Cadeddu: «Non incontrano chi si batte contro i progetti».
De Fanti: «Solo alcuni. L’offerta più consistente che abbiamo ricevuto è la consulenza per creare una comunità energetica. In questi giorni siamo stati contattati dall’avvocato di un gruppo di queste società - in quel momento abbiamo scoperto che sono tutte collegate - che ci ha proposto la realizzazione di un parchetto comunale. Briciole rispetto a impianti che costano 100 milioni di euro. I procacciatori locali sono quelli che procurano le aree, quelli che spingono l’iniziativa sono professionisti che arrivano da fuori».
Zucca: «Abbiamo incontrato i rappresentanti dell’unico progetto, nonostante la bocciatura da parte del consiglio comunale. I rappresentanti della GRWind srl hanno proposto 500mila euro per i cinque Comuni coinvolti dalle 17 pale. La procedura è ancora in fase di valutazione di impatto ambientale».
Onnis: «Delle tre società che hanno mire su Villanovaforru, una non si è mai fatta sentire, l’altra aveva il volto di tre milanesi venuti in Municipio solo per comunicarmi che avrebbero messo le pale eoliche, e la terza era rappresentata da quattro sardi con cui ho litigato: “Non vi vergognate di svendere il vostro territorio”?».
L’identikit di chi vende i terreni?
Cadeddu: «Latifondisti che preferiscono cedere il diritto di superficie. Nell’agrivoltaico, però, ci deve essere un imprenditore agricolo che - forse molti non lo sanno - tra poco sarà sottoposto alla tassazione industriale. Lobby industriali e agricole per ora sono riuscite a bloccare questa svolta, ma cambierà».
De Fanti: «Imprenditori agricoli avanti con gli anni e professionisti di famiglie che possiedono terreni. Ricevono tremila euro a ettaro all’anno per trent’anni, se glieli daranno. Uno di loro mi ha detto: “Mi basta che paghino i primi due anni”. La cosa fastidiosa è che in tempi recenti alcuni si sono atteggiati a custodi del territorio e poi lo consegnano per trenta denari».
Zucca: «A Barumini ancora nessuna compravendita».
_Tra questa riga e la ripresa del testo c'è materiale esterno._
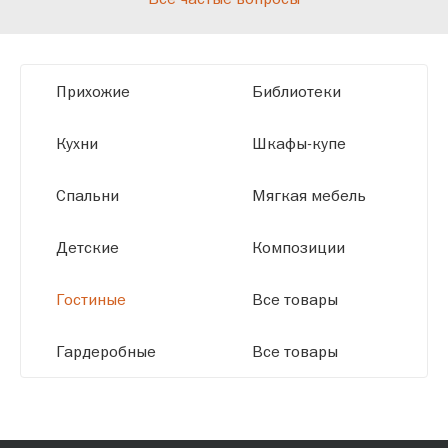
мы можем производить мебель по
заданным параметрам, обеспечивая
высокое качество и точное соответствие
Прихожие
Библиотеки
размерам.
Кухни
Шкафы-купе
Спальни
Мягкая мебель
Детские
Композиции
Гостиные
Все товары
Гардеробные
Все товары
Onnis: «Agricoltore in attività o proprietario che non usa i terreni. Molti sopravvivono con i sussidi europei, ti spiegano: “Mi danno più soldi di quelli che guadagno con il lavoro”. C’è uno stimato professionista di Sanluri che ha affittato trenta ettari per vent’anni, si è fatto pagare la metà subito e il resto a rate».
Come si può bloccare l’assalto?
Cadeddu: «Con la programmazione. La Regione potrebbe ridiscutere il limite minimo di 6,2 gigawatt. La moratoria non risolverà il problema».
De Fanti: «Bisognerebbe mettere un limite alla quantità di energia da produrre. Rallentare per via giudiziaria le procedure è positivo, perché potrebbe venire fuori che con l’incertezza non è vantaggioso buttarsi in questa impresa. E poi imporre un tassazione vera perché la maggior parte dei soldi finisce all’estero, neppure in Italia».
Zucca: «La moratoria per quanto non risolutiva è un tampone. Nel frattempo la via giudiziaria può aiutare, noi abbiamo fatto ricorso contro l’impianto di Tuili e siamo riusciti a rallentare il percorso.
Onnis: «Bisogna avviare un confronto con lo Stato basandoci sull’articolo dello statuto che assegna alla Regione anche una competenza sulla produzione di energia».
Il blocco attraverso una legge urbanistica basata sulla competenza primaria della Regione?
Cadeddu: «La legge per il governo del territorio è importante, ma con tanti interessi in ballo è difficile farla arrivare in porto. E sulle aree idonee dico: attenti, quelle adatte all’eolico magari non lo saranno per geotermico, idroelettrico e tutti gli altri».
De Fanti: «In futuro magari sì, però mi sembra difficile che possa bloccare i procedimenti già autorizzati».
Zucca: «Potrebbe essere una soluzione ma è complessa».
Onnis: «Non sono abbastanza esperto per rispondere».